# WHAT THE EXERCISE ASKS
Two lines mark the range in the entries below: the one holding "This is a short" and the one holding "Release branches should be". Set down those two and all lines between them, exactly.

━━━━━ GIVEN RECORDS

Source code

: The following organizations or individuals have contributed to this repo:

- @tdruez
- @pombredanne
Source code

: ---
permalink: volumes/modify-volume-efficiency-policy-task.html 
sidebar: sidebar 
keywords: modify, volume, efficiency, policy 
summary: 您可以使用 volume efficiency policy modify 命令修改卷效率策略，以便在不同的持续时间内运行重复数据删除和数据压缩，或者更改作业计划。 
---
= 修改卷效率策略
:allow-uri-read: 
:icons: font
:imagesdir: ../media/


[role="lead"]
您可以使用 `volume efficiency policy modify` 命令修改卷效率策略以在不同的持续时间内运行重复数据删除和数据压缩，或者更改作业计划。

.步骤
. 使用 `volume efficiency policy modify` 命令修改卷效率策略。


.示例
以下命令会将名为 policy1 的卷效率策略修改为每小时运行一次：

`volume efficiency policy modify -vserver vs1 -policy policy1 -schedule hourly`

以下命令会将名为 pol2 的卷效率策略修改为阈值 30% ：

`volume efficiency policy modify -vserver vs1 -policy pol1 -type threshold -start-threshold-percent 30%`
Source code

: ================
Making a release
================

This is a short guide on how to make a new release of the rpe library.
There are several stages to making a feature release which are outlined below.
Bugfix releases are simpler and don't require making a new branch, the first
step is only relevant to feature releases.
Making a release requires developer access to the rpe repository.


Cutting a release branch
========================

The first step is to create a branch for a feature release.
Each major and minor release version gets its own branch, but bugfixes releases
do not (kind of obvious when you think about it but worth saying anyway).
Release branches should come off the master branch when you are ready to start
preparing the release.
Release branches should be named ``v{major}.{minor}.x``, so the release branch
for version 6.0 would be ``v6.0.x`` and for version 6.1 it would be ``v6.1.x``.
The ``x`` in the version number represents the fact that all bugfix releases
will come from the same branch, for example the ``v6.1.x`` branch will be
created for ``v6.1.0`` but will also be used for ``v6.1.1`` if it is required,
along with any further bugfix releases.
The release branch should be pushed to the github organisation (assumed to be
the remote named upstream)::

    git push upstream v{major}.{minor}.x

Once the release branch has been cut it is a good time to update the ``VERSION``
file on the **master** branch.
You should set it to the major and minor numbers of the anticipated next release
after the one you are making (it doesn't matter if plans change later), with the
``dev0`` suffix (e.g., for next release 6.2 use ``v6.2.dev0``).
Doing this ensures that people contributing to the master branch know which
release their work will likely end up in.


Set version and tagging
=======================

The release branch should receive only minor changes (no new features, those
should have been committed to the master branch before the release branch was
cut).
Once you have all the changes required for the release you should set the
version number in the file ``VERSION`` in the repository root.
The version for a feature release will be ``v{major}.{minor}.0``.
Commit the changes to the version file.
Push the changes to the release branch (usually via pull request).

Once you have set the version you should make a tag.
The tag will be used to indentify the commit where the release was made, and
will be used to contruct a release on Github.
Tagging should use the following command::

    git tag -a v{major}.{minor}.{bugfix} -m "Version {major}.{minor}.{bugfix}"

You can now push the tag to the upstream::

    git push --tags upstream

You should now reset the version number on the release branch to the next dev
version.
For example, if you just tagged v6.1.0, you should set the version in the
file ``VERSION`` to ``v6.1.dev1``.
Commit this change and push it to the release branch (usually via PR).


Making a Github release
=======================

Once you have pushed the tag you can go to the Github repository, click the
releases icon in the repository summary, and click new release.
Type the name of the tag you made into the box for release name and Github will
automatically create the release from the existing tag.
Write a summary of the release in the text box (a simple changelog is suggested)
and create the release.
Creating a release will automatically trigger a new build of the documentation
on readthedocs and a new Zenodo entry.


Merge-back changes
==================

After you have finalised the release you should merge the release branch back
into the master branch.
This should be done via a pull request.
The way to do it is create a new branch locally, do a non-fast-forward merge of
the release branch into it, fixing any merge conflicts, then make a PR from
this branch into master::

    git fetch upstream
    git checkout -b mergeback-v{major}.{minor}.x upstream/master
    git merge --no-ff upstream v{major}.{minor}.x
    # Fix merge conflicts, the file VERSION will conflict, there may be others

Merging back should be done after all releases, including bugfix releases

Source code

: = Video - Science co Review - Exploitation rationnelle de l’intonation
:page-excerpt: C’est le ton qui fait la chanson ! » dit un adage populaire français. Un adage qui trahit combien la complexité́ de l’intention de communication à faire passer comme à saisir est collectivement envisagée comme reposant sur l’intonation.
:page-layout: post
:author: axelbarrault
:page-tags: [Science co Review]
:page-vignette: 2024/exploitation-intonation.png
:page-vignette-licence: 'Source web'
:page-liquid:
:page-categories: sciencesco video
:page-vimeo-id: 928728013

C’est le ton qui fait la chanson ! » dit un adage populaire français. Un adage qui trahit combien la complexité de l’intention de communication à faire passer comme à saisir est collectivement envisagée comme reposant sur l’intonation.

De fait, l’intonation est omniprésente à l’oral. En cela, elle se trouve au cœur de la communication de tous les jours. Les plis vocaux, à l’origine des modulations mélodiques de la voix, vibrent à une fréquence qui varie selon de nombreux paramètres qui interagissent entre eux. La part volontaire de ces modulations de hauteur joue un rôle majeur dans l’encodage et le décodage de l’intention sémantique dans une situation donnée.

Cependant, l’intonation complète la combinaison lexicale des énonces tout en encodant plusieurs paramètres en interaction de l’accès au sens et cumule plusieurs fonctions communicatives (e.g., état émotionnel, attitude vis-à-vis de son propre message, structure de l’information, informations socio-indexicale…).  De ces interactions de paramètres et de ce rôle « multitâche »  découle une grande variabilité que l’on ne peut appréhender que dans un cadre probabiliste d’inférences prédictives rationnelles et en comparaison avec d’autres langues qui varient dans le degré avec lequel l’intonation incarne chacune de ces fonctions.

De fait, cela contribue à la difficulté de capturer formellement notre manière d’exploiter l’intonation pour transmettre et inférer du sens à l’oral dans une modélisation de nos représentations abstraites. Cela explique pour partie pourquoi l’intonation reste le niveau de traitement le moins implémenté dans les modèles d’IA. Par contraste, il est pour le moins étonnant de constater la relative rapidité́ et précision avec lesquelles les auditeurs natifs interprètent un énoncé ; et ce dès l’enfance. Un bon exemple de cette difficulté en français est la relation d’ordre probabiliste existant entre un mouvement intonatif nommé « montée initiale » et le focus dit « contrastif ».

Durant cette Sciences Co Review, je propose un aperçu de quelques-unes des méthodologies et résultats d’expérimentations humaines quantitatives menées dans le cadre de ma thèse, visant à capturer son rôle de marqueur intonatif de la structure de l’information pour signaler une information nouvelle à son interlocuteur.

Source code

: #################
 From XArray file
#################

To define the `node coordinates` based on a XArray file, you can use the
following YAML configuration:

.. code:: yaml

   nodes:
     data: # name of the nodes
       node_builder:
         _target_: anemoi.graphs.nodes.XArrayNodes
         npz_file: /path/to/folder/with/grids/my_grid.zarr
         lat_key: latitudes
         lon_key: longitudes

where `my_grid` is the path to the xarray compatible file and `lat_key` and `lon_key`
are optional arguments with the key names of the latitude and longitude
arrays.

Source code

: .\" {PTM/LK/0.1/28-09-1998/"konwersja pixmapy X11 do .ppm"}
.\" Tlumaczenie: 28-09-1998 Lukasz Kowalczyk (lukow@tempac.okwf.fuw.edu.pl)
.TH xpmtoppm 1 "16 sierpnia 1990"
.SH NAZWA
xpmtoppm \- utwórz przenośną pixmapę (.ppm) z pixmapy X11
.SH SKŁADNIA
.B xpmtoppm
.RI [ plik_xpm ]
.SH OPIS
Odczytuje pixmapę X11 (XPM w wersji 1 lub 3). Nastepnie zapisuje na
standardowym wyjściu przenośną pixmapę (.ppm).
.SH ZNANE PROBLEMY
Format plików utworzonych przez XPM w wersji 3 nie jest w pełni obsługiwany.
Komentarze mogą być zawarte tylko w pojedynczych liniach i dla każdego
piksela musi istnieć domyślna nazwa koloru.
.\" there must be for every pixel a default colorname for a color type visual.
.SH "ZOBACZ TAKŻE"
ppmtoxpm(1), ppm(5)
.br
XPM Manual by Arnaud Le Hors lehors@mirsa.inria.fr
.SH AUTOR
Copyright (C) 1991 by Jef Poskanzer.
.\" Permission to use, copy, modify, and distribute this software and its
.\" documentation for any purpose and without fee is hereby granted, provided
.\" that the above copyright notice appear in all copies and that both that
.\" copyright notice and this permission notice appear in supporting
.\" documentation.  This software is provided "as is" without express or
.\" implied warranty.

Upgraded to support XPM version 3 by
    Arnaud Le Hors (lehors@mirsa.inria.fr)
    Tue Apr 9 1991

━━━━━━━━━━

# FINAL ANSWER
This is a short guide on how to make a new release of the rpe library.
There are several stages to making a feature release which are outlined below.
Bugfix releases are simpler and don't require making a new branch, the first
step is only relevant to feature releases.
Making a release requires developer access to the rpe repository.


Cutting a release branch
========================

The first step is to create a branch for a feature release.
Each major and minor release version gets its own branch, but bugfixes releases
do not (kind of obvious when you think about it but worth saying anyway).
Release branches should come off the master branch when you are ready to start
preparing the release.
Release branches should be named ``v{major}.{minor}.x``, so the release branch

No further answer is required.